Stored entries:
◇ ◇ ◇ ◇ ◇ ◇ ◇

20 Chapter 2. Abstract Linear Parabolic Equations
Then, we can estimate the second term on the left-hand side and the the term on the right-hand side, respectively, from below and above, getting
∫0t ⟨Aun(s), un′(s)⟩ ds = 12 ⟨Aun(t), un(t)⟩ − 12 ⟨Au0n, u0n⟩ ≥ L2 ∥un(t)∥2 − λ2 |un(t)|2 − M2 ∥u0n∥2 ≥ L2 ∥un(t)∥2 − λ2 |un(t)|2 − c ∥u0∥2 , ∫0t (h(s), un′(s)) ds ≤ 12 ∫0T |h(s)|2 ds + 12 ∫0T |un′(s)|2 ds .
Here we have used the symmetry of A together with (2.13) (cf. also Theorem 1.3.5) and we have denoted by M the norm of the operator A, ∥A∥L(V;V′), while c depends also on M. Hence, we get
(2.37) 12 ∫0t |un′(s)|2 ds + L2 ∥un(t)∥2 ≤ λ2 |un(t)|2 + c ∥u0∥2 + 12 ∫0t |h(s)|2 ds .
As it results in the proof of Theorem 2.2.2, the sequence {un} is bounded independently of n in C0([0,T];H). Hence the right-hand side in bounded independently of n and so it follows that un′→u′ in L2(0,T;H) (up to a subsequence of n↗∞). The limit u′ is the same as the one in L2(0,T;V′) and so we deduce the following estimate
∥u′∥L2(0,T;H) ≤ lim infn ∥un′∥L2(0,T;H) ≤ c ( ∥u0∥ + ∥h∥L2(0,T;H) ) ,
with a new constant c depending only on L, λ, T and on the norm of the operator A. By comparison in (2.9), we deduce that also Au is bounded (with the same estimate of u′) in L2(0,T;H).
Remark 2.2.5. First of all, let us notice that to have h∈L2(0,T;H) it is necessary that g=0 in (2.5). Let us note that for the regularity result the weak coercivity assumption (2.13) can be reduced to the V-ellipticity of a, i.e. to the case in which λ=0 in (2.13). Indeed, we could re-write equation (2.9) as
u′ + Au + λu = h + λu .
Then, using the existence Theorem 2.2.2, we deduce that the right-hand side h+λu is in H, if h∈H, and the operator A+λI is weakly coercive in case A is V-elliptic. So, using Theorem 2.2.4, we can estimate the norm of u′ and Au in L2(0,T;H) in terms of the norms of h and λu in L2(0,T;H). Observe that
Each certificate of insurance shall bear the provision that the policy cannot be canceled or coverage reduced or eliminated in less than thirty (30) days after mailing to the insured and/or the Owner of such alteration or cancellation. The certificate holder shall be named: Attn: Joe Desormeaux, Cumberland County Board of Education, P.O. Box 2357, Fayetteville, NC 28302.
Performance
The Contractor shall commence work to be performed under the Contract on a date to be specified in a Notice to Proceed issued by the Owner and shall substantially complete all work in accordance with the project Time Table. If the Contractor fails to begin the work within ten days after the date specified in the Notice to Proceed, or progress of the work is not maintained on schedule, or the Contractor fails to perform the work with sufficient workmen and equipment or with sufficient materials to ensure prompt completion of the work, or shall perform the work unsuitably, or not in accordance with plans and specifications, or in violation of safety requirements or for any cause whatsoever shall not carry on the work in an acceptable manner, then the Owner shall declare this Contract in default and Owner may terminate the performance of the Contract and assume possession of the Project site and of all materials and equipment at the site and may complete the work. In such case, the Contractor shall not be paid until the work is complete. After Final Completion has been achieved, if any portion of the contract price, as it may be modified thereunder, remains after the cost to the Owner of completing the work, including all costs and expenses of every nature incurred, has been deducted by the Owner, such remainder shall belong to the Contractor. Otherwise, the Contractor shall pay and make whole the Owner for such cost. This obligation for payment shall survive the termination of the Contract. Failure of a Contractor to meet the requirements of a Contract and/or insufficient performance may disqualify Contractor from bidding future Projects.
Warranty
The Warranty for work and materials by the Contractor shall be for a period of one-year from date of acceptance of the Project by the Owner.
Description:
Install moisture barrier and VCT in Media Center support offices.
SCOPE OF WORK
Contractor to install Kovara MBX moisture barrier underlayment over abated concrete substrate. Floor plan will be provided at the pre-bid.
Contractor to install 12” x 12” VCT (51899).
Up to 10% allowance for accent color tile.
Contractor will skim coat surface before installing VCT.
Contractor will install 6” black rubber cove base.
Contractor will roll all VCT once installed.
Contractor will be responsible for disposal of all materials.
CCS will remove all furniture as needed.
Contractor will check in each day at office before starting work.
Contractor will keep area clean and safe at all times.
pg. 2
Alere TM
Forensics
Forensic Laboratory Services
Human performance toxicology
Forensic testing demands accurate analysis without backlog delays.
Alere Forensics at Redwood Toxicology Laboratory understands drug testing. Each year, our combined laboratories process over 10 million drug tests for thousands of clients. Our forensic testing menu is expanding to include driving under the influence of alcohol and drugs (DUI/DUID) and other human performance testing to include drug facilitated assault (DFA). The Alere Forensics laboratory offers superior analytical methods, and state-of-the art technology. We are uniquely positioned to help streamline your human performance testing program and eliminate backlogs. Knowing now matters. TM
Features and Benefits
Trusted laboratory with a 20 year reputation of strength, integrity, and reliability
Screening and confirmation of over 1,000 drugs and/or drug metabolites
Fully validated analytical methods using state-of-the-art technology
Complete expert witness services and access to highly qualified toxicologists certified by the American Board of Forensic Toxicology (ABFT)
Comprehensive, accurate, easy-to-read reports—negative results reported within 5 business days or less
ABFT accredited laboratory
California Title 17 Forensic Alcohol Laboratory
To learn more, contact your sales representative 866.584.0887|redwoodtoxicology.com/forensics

◇ ◇ ◇ ◇ ◇ ◇ ◇

### INSTRUCTIONS FOR THE TASK
Provide a faithful, complete copy of the entries above.

### ANSWER AREA
20 Chapter 2. Abstract Linear Parabolic Equations
Then, we can estimate the second term on the left-hand side and the the term on the right-hand side, respectively, from below and above, getting
∫0t ⟨Aun(s), un′(s)⟩ ds = 12 ⟨Aun(t), un(t)⟩ − 12 ⟨Au0n, u0n⟩ ≥ L2 ∥un(t)∥2 − λ2 |un(t)|2 − M2 ∥u0n∥2 ≥ L2 ∥un(t)∥2 − λ2 |un(t)|2 − c ∥u0∥2 , ∫0t (h(s), un′(s)) ds ≤ 12 ∫0T |h(s)|2 ds + 12 ∫0T |un′(s)|2 ds .
Here we have used the symmetry of A together with (2.13) (cf. also Theorem 1.3.5) and we have denoted by M the norm of the operator A, ∥A∥L(V;V′), while c depends also on M. Hence, we get
(2.37) 12 ∫0t |un′(s)|2 ds + L2 ∥un(t)∥2 ≤ λ2 |un(t)|2 + c ∥u0∥2 + 12 ∫0t |h(s)|2 ds .
As it results in the proof of Theorem 2.2.2, the sequence {un} is bounded independently of n in C0([0,T];H). Hence the right-hand side in bounded independently of n and so it follows that un′→u′ in L2(0,T;H) (up to a subsequence of n↗∞). The limit u′ is the same as the one in L2(0,T;V′) and so we deduce the following estimate
∥u′∥L2(0,T;H) ≤ lim infn ∥un′∥L2(0,T;H) ≤ c ( ∥u0∥ + ∥h∥L2(0,T;H) ) ,
with a new constant c depending only on L, λ, T and on the norm of the operator A. By comparison in (2.9), we deduce that also Au is bounded (with the same estimate of u′) in L2(0,T;H).
Remark 2.2.5. First of all, let us notice that to have h∈L2(0,T;H) it is necessary that g=0 in (2.5). Let us note that for the regularity result the weak coercivity assumption (2.13) can be reduced to the V-ellipticity of a, i.e. to the case in which λ=0 in (2.13). Indeed, we could re-write equation (2.9) as
u′ + Au + λu = h + λu .
Then, using the existence Theorem 2.2.2, we deduce that the right-hand side h+λu is in H, if h∈H, and the operator A+λI is weakly coercive in case A is V-elliptic. So, using Theorem 2.2.4, we can estimate the norm of u′ and Au in L2(0,T;H) in terms of the norms of h and λu in L2(0,T;H). Observe that
Each certificate of insurance shall bear the provision that the policy cannot be canceled or coverage reduced or eliminated in less than thirty (30) days after mailing to the insured and/or the Owner of such alteration or cancellation. The certificate holder shall be named: Attn: Joe Desormeaux, Cumberland County Board of Education, P.O. Box 2357, Fayetteville, NC 28302.
Performance
The Contractor shall commence work to be performed under the Contract on a date to be specified in a Notice to Proceed issued by the Owner and shall substantially complete all work in accordance with the project Time Table. If the Contractor fails to begin the work within ten days after the date specified in the Notice to Proceed, or progress of the work is not maintained on schedule, or the Contractor fails to perform the work with sufficient workmen and equipment or with sufficient materials to ensure prompt completion of the work, or shall perform the work unsuitably, or not in accordance with plans and specifications, or in violation of safety requirements or for any cause whatsoever shall not carry on the work in an acceptable manner, then the Owner shall declare this Contract in default and Owner may terminate the performance of the Contract and assume possession of the Project site and of all materials and equipment at the site and may complete the work. In such case, the Contractor shall not be paid until the work is complete. After Final Completion has been achieved, if any portion of the contract price, as it may be modified thereunder, remains after the cost to the Owner of completing the work, including all costs and expenses of every nature incurred, has been deducted by the Owner, such remainder shall belong to the Contractor. Otherwise, the Contractor shall pay and make whole the Owner for such cost. This obligation for payment shall survive the termination of the Contract. Failure of a Contractor to meet the requirements of a Contract and/or insufficient performance may disqualify Contractor from bidding future Projects.
Warranty
The Warranty for work and materials by the Contractor shall be for a period of one-year from date of acceptance of the Project by the Owner.
Description:
Install moisture barrier and VCT in Media Center support offices.
SCOPE OF WORK
Contractor to install Kovara MBX moisture barrier underlayment over abated concrete substrate. Floor plan will be provided at the pre-bid.
Contractor to install 12” x 12” VCT (51899).
Up to 10% allowance for accent color tile.
Contractor will skim coat surface before installing VCT.
Contractor will install 6” black rubber cove base.
Contractor will roll all VCT once installed.
Contractor will be responsible for disposal of all materials.
CCS will remove all furniture as needed.
Contractor will check in each day at office before starting work.
Contractor will keep area clean and safe at all times.
pg. 2
Alere TM
Forensics
Forensic Laboratory Services
Human performance toxicology
Forensic testing demands accurate analysis without backlog delays.
Alere Forensics at Redwood Toxicology Laboratory understands drug testing. Each year, our combined laboratories process over 10 million drug tests for thousands of clients. Our forensic testing menu is expanding to include driving under the influence of alcohol and drugs (DUI/DUID) and other human performance testing to include drug facilitated assault (DFA). The Alere Forensics laboratory offers superior analytical methods, and state-of-the art technology. We are uniquely positioned to help streamline your human performance testing program and eliminate backlogs. Knowing now matters. TM
Features and Benefits
Trusted laboratory with a 20 year reputation of strength, integrity, and reliability
Screening and confirmation of over 1,000 drugs and/or drug metabolites
Fully validated analytical methods using state-of-the-art technology
Complete expert witness services and access to highly qualified toxicologists certified by the American Board of Forensic Toxicology (ABFT)
Comprehensive, accurate, easy-to-read reports—negative results reported within 5 business days or less
ABFT accredited laboratory
California Title 17 Forensic Alcohol Laboratory
To learn more, contact your sales representative 866.584.0887|redwoodtoxicology.com/forensics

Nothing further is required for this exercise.